A Visit from the Goon Squad
by Jennifer Egan
Because I listened to it on CD and needed to read it, and to have it–and of course I’d missed the graphic business in it, power point presentations and so forth. One interesting thing about this book, noted by one of my thesis students, is what she calls Egan’s “flash forward” technique, in which (as Grace Paley says, “Time Makes a Monkey of Us All”) the distant futures of characters only met in passing (like the guide on a safari) are sketched out, as if what will happen has in fact already happened, all part of a larger perspective not visible to anyone in the story.
Also, Jennifer Egan is brilliant. One of my students did a brief essay on The Keep, which piqued my curiosity. But I was put off by it, to begin with. And yet, the testimonials on that book, all pointing at Egan’s earlier work, Look at Me, proved irresistible. As did the novel. It’s a masterpiece, anticipating our image-conscious, living-out-loud, reflexive world by 10 or 20 years. Of course, I went back to The Keep, which, given a chance, proved intriguing, very interesting in its narrative approach and structure, and weirdly, wonderfully haunting in its story–which that structure both reinforces and calls into question.
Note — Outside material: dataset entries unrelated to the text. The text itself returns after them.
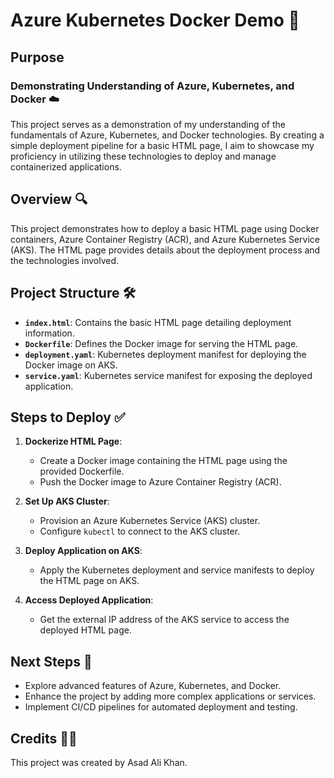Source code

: # Azure Kubernetes Docker Demo 🚀

## Purpose
### Demonstrating Understanding of Azure, Kubernetes, and Docker ☁️

This project serves as a demonstration of my understanding of the fundamentals of Azure, Kubernetes, and Docker technologies. By creating a simple deployment pipeline for a basic HTML page, I aim to showcase my proficiency in utilizing these technologies to deploy and manage containerized applications.

## Overview 🔍
This project demonstrates how to deploy a basic HTML page using Docker containers, Azure Container Registry (ACR), and Azure Kubernetes Service (AKS). The HTML page provides details about the deployment process and the technologies involved.

## Project Structure 🛠️
- **`index.html`**: Contains the basic HTML page detailing deployment information.
- **`Dockerfile`**: Defines the Docker image for serving the HTML page.
- **`deployment.yaml`**: Kubernetes deployment manifest for deploying the Docker image on AKS.
- **`service.yaml`**: Kubernetes service manifest for exposing the deployed application.

## Steps to Deploy ✅
1. **Dockerize HTML Page**:
   - Create a Docker image containing the HTML page using the provided Dockerfile.
   - Push the Docker image to Azure Container Registry (ACR).

2. **Set Up AKS Cluster**:
   - Provision an Azure Kubernetes Service (AKS) cluster.
   - Configure `kubectl` to connect to the AKS cluster.

3. **Deploy Application on AKS**:
   - Apply the Kubernetes deployment and service manifests to deploy the HTML page on AKS.

4. **Access Deployed Application**:
   - Get the external IP address of the AKS service to access the deployed HTML page.

## Next Steps 🔮
- Explore advanced features of Azure, Kubernetes, and Docker.
- Enhance the project by adding more complex applications or services.
- Implement CI/CD pipelines for automated deployment and testing.

## Credits 👨‍🎓
This project was created by Asad Ali Khan.
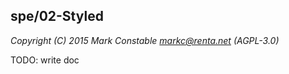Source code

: ## spe/02-Styled

_Copyright (C) 2015 Mark Constable <markc@renta.net> (AGPL-3.0)_

TODO: write doc
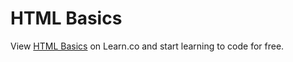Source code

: # HTML Basics
<p class='util--hide'>View <a href='https://learn.co/lessons/phrg-html-introduction'>HTML Basics</a> on Learn.co and start learning to code for free.</p>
Brother of the More Famous Jack
by Barbara Trapido
Because Rachel Cusk, whom I admire, said about it: “[T]hat unmistakable voice has stayed clear in my ear over the two intervening decades [since she’d read it while ‘at university’], so that I can still repeat numerous passages or observations from the novel now, entirely from memory.”
She (Cusk, who’d read at my MFA program’s British residency, and impressed me) also said: “There are few modern tales of first love and its disillusions that are as thoroughly realised, as brilliantly lewd, and as hilariously satisfying to men and women of all ages.”
It was probably the combination of “hilarious” and “lewd” that got me.
English Passengers
by Matthew Kneale
Because it’s, according to the New York Times Book Review, “A grim but hilarious novel involving the extinction of the Tasmanians, a search for the Garden of Eden and a Manx contrabandist who conceals his smuggling from the passengers on his ship.”
And I’ve been working on a story about the supposed last aborgine on Tasmania, called Queen Trucanini. Also, a Manx contrabandist?
And it was a finalist for the Booker Prize. But what isn’t?
The Altar of the Body
by Duff Brenna
Because, in my research for a piece on Jonathan Franzen, I came across a blog by Chauncey Mabe, formerly of the South Florida Sun-Sentinel, in which (ok, this gets a bit convoluted) he, Mabe, replies to a comment by Brenna, saying: “Duff, I’d put The Altar of the Body up against any book what’s [yes, he says “what’s”–being quaint, or a typo?] never won the National Book Award nor been on Oprah.” And a writer friend and colleague of mine, Tom Kennedy, has promoted Brenna to me in the past, particularly his The Book of Mamie–so why not?
Also, there’s a wonderful review from Susan Salter Reynolds, of (then) the Los Angeles Times, and I love (i.e., respect) her. She was my editor when I wrote reviews for the L.A. Times, and she’s an inspired reader.